Rendering Pipeline

Date: 2026.05.17 Updated: 2026.05.17

카테고리: Metal

Main Reference
- Metal by Tutorials - 4th edition

cpu vs gpu

CPU : Latency 우선 (Cache가 중요) GPU : Throughput 우선 (ALU가 중요)

Ideal setup은 low latency and high throughput.

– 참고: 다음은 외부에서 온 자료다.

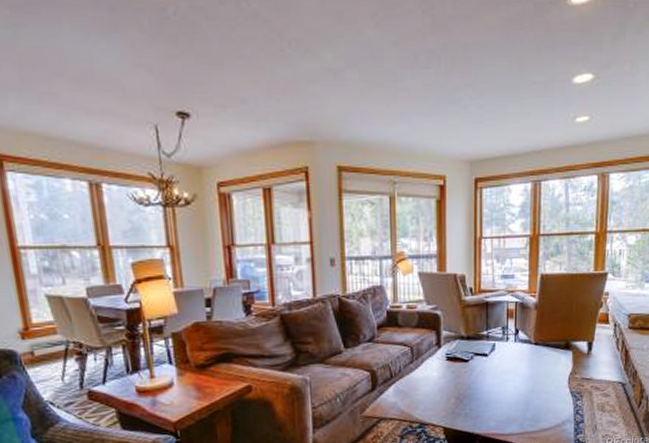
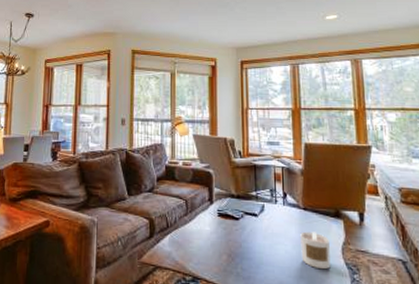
candle: none [529,365,557,401] -> present [300,231,331,270]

Low latency는 쌓여있는 task들에 대한 순차적 실행을 무응답이나 시스템 지연 없이 수행할 수 있게 한다. High throughput은 CPU가 응답을 기다리느라 낭비하는 시간이 없게 하도록 GPU를 효율적으로 돌리게 한다.

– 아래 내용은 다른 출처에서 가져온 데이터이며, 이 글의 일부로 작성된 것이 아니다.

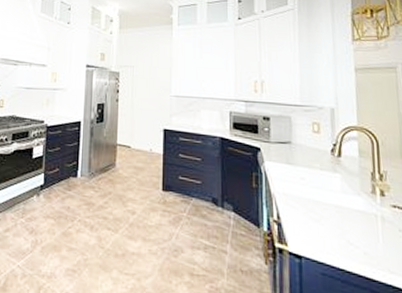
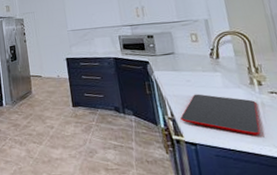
cutting board: none [287,195,376,255] -> present [180,94,261,135]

CPU는 GPU가 놀지 않도록 계속 일감을 던저주어야 하는데, 어느 순간 둘 중 하나가 놀고 있는 상황이 발생할 수 있다. Metal은 이를 막기 위해 asynchronously, multiple command buffer 방식을 채용한다.

Pipeline State

OpenGL (State Machine 기반)

glUseProgram(shaderProgram);
glEnable(GL_DEPTH_TEST);
glDepthFunc(GL_LESS);
glEnable(GL_CULL_FACE);
glCullFace(GL_BACK);
glBlendFunc(GL_SRC_ALPHA, GL_ONE_MINUS_SRC_ALPHA);
glEnable(GL_BLEND);

glDrawElements(...);  // 현재 설정된 상태로 그리기

각 바인딩과 상태 변경이 즉시 GPU로 전송
- 실시간으로 global state 변경
중간에 pipeline이 바뀐다면 모든 설정 다시 세팅
상태 검증은 런타임에서 직접 실행할 때 가능

Metal (State Object 기반)

// Metal - 렌더 파이프라인을 미리 생성
let pipelineDescriptor = MTLRenderPipelineDescriptor()
pipelineDescriptor.vertexFunction = vertexShader
pipelineDescriptor.fragmentFunction = fragmentShader
let renderPipeline = device.makeRenderPipelineState(descriptor: pipelineDescriptor)

func draw() {
    renderEncoder.setRenderPipelineState(renderPipeline)  // 미리 만든 객체 사용
    renderEncoder.drawPrimitives(...)
}

Metal은 명령어들을 버퍼에 담아 한 번에 처리 (command buffer 시스템)
Pipeline State 객체를 미리 생성해두고 중간에 스위칭해가며 사용
컴파일 타임에 사전 검증 가능

// Pipeline State (불변)
let pipelineState = try device.makeRenderPipelineState(descriptor: descriptor)

// Dynamic State (변경 가능)
renderEncoder.setViewport(MTLViewport(...)) renderEncoder.setScissorRect(MTLScissorRect(...)) renderEncoder.setCullMode(.back)
renderEncoder.setTriangleFillMode(.lines)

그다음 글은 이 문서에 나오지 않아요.